A reaction of rage seized Mary V. She went out, tied the door shut with two spitefully hard-drawn knots, mounted Jake without a thought of his height or his dancing accomplishments, and headed for home at a gallop.
She hated Johnny Jewel every step of the way. I suppose it is exasperating to ride a forbidden, treasured horse on a forbidden, possibly dangerous night journey to rescue a man from some unknown peril, and discover that the young man is not at hand to be rescued. Mary V seemed to find it so. She decided that Johnny Jewel was up to some devilment, and had probably hired that man to answer the 'phone for him so her dad would not know he was gone. He thought he was very clever, of course—putting the man up to pretending he had a cold, just to fool her dad.
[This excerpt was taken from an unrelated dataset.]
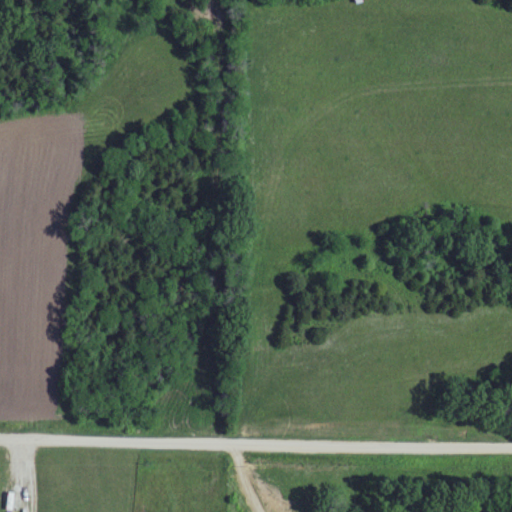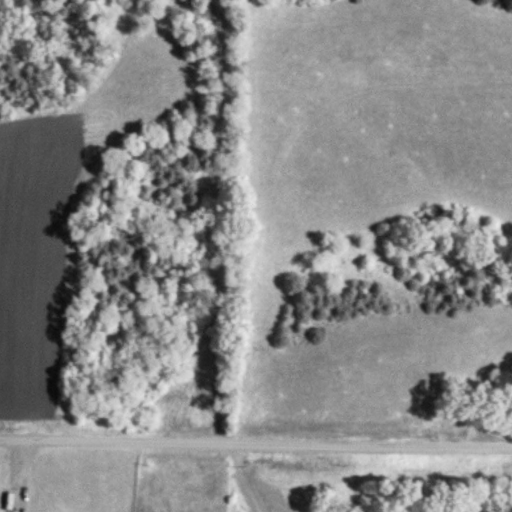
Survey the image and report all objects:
road: (256, 440)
Well, he had fooled her dad, all right, but there happened to be a person on the ranch he could not fool. That person hoped she was smarter than Johnny Jewel, and to prove it she would find out what it was he was trying to be so secret about. And then she would confront him with the proof, and then where would he be?
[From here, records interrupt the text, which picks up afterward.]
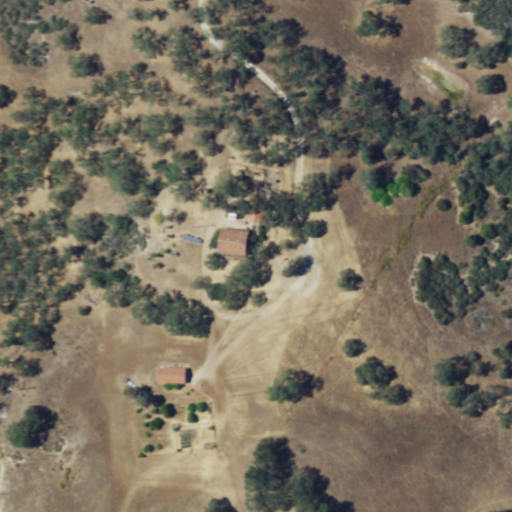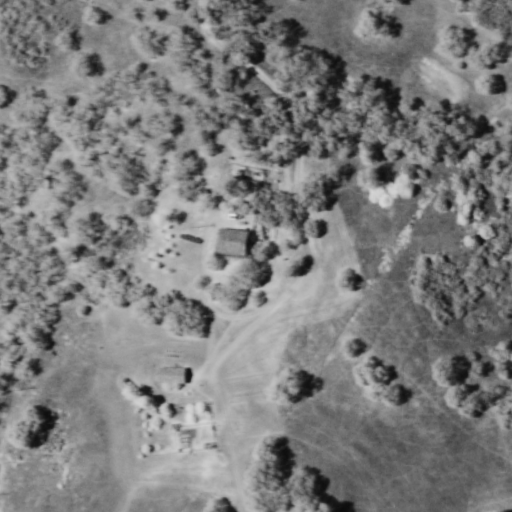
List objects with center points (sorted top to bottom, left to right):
road: (297, 190)
building: (260, 215)
building: (236, 241)
building: (230, 243)
building: (175, 375)
building: (171, 376)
She certainly owed it to the outfit—to her dad—to find out what was going on. There was no use, she told herself virtuously, in worrying her dad about it until she knew just exactly what that miserable Johnny Jewel was up to. Poor dad had enough to worry about without filling his mind with suspicious and mysterious men with fake colds, and things like that.
Mary V unsaddled a very sweaty Jake before the sky was reddening with the dawn; before even the earliest of little brown birds were a-chirp or a rooster had lifted his head to crow.
She wakened Tango with the bridle, slapped her saddle on him and tightened it with petulant jerks, got her rifle and her camera out from under the sacks, mounted and rode away again before even the cook had crawled out of his blankets.
Chapter Ten. Signs, and no One to Read Them
Bill Hayden's mouth was pinched into a straight line across his desert-scarred face. He shortened his hold on the rope that held Jake and passed the flat of his hand down Jake's neck under the heavy mane. He held up a moistened palm and looked at it needlessly. He stepped back and surveyed the drawn-in flanks, and with his eye he measured the length and depth of the saddle marks, as though he half hoped thereby to identify the saddle that had made them. His eyes were hard with the cold fury that lumped the muscles on his jaw.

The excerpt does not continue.